I asked this question on MO but haven't received any answers, so I thought I'd try here. Denote by $L^1(0,1)$ the space of Lebesgue integrable functions on the interval $(0,1)$.
Question: Does there exist a function $F:(0,1)\rightarrow\mathbb{R}$ such that:
- $\frac{F(x)}{x}\in L^1(0,1)$,
- $\frac{F'(x)}{x}\in L^1(0,1)$,
- $\frac{F(x)}{x^2}\notin L^1(0,1)$?
My guess is that the answer is yes and the point is to construct $F$ such that $F$ and $F'$ behave suitably near zero. It seems quite delicate. I checked that $F$ cannot be a polynomial or a power function (since then $F'\simeq \frac{F}x$, thus conditions 2 and 3 cannot hold simultaneously).

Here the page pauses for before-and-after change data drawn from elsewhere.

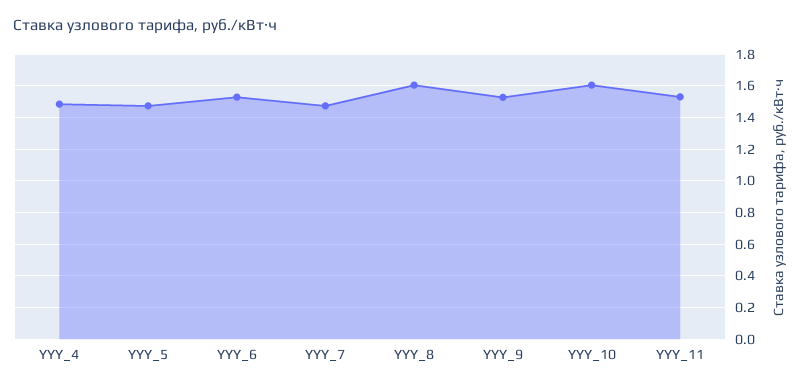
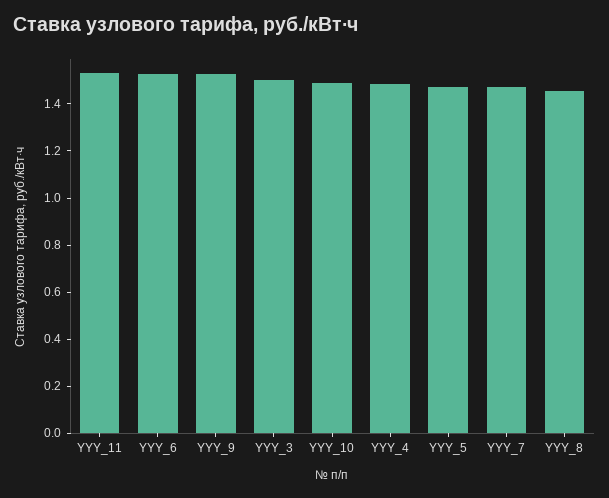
  {
    "YYY_4": 1.5,
    "YYY_5": 1.45,
    "YYY_6": 1.55,
    "YYY_7": 1.45,
-   "YYY_8": 1.6,
+   "YYY_8": 1.45,
    "YYY_9": 1.55,
-   "YYY_10": 1.6,
+   "YYY_10": 1.5,
-   "YYY_11": 1.55
+   "YYY_11": 1.55,
+   "YYY_3": 1.5
  }

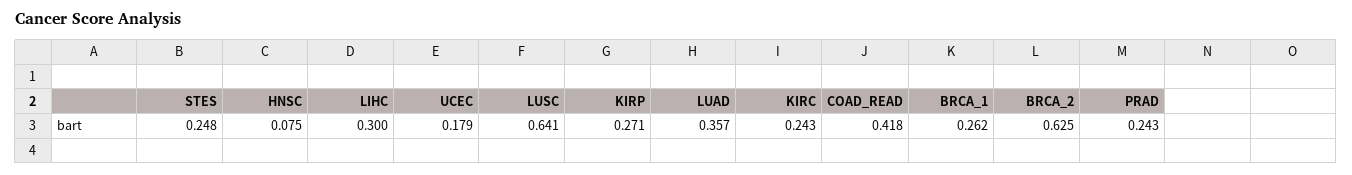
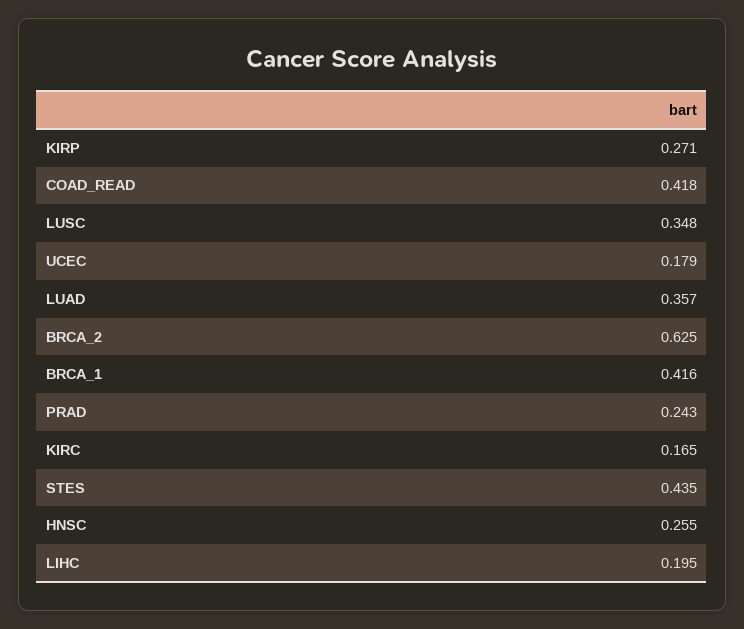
  {
-   "STES": 0.248,
+   "STES": 0.435,
-   "HNSC": 0.075,
+   "HNSC": 0.255,
-   "LIHC": 0.3,
+   "LIHC": 0.195,
    "UCEC": 0.179,
-   "LUSC": 0.641,
+   "LUSC": 0.348,
    "KIRP": 0.271,
    "LUAD": 0.357,
-   "KIRC": 0.243,
+   "KIRC": 0.165,
    "COAD_READ": 0.418,
-   "BRCA_1": 0.262,
+   "BRCA_1": 0.416,
    "BRCA_2": 0.625,
    "PRAD": 0.243
  }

I would appreciate any hints!
No such $F$ exists. From 2. we obtain that $$F(x) = \int_0^x t\cdot g(t)\,dt$$ for some $g \in L^1(0,1)$ (perhaps with additional regularity if e.g. $F$ should be continuously differentiable rather than merely absolutely continuous). A nonzero integration constant would violate 1. Since $$\lvert F(x)\rvert \leqslant x \int_0^x \lvert g(t)\rvert\,dt$$ the function $x \mapsto F(x)/x$ is bounded (and continuous), hence belongs to $L^1(0,1)$.
By Tonelli's theorem we have \begin{align} \int_0^1 \frac{\lvert F(x)\rvert}{x^2}\,dx &\leqslant \int_0^1 \frac{1}{x^2} \int_0^x t\cdot \lvert g(t)\rvert\,dt\,dx \\ &= \int_0^1 t\cdot \lvert g(t)\rvert \int_t^1 \frac{dx}{x^2}\,dt \\ &= \int_0^1 t\cdot\lvert g(t)\rvert \biggl(\frac{1}{t} - 1\biggr)\,dt \\ &\leqslant \int_0^1 \lvert g(t)\rvert\,dt + \int_0^1 t\cdot \lvert g(t)\rvert\,dt \\ &< +\infty\,, \end{align} hence also $\frac{F(x)}{x^2} \in L^1(0,1)$.